* **TEXT BLOCK**:
- - - -
Tim Richmond is now finally getting some of the respect he deserves with the yellow journalism that labeled him a murder suspect long since debunked. This year, an ARCA event is named in his honor, and I’m told that the Pocono race track where Tim enjoyed such success has some special things in store to honor Richmond this June 7th, which would have been Tim’s birthday. That’s great, and it’s long overdue. For years, people have been debating whether Jeff Gordon (and by association, Jimmie Johnson) would ever have gotten a shot at HMS if it wasn’t for Tim Richmond. Folks can go on debating it forever, but let there be no doubt; if there was no Harry Hyde, Hendrick Motorsports would never have survived or possibly even gotten off the ground. As my Irish ancestors might say, Good on ya, Harry and Godspeed. I bet you’re sitting atop the No. 25 team’s pit box at whatever short track lays beyond those Pearly Gates.
There’s no doubt that technological excess has compromised the competition in Formula One racing, but a new rule in that series this season fascinates me. This year, the teams may use what the Grand Prix folks are calling the KERS system, which basically uses wasted energy from braking to either power up a battery system that powers an add on electric motor in the cars or a flywheel that stores the energy. We’re talking a Prius on steroids here. Packaging the battery motor (and in this case it genuinely is a motor, not an engine) is a challenge because of the additional weight of the components. All F1 cars must meet a minimum weight standard, but the weight of the batteries and motor gives the team less ability to distribute ballast weight where it can best be used to improve handling. Rules mandate that the electric engines most teams using KERS systems have adopted be limited to 80 horsepower. As with any new technology, there are safety concerns about the batteries and the electrical system, not only for the drivers strapped into the cars but for the fire and rescue crews that might have to respond to a wreck involving a KERS-equipped car.
Still, it occurs to me if the F1 folks can adopt and perfect such a system for their lightweight open wheel cars, it ought to be a piece of cake to add such a system to a vastly heavier and full-fendered Cup car. At a brake-intensive track like Martinsville, that added power would probably make for exciting new race strategies. Add in the idea of appeasing environmentalists who take a dim view of auto racing to begin with, and this looks like a win/win situation from where I sit.
- - - -
* **DATA EXTRACT**:
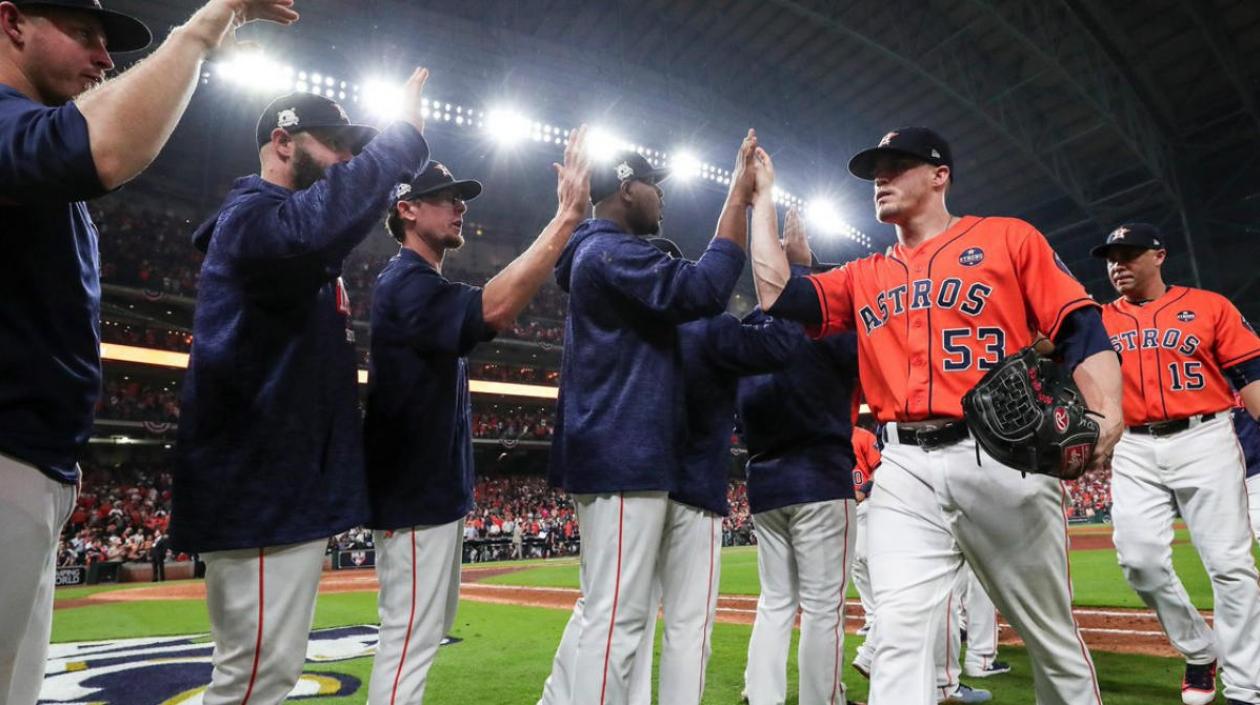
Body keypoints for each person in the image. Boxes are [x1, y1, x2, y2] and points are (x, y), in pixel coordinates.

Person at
- - - -
* **PROBLEMS TO WORK ON**:
#1 Rewrite the motorsports text from "Still, it occurs" up to and including "where I sit.", putting "Bristol" in place of "Martinsville".
#2 According to the motorsports text, what horsepower limit do the rules set for the electric engines that most teams using KERS systems have adopted?

* **RESPONSES TO THE EXERCISE**:
#1
Still, it occurs to me if the F1 folks can adopt and perfect such a system for their lightweight open wheel cars, it ought to be a piece of cake to add such a system to a vastly heavier and full-fendered Cup car. At a brake-intensive track like Bristol, that added power would probably make for exciting new race strategies. Add in the idea of appeasing environmentalists who take a dim view of auto racing to begin with, and this looks like a win/win situation from where I sit.

#2 80 horsepower.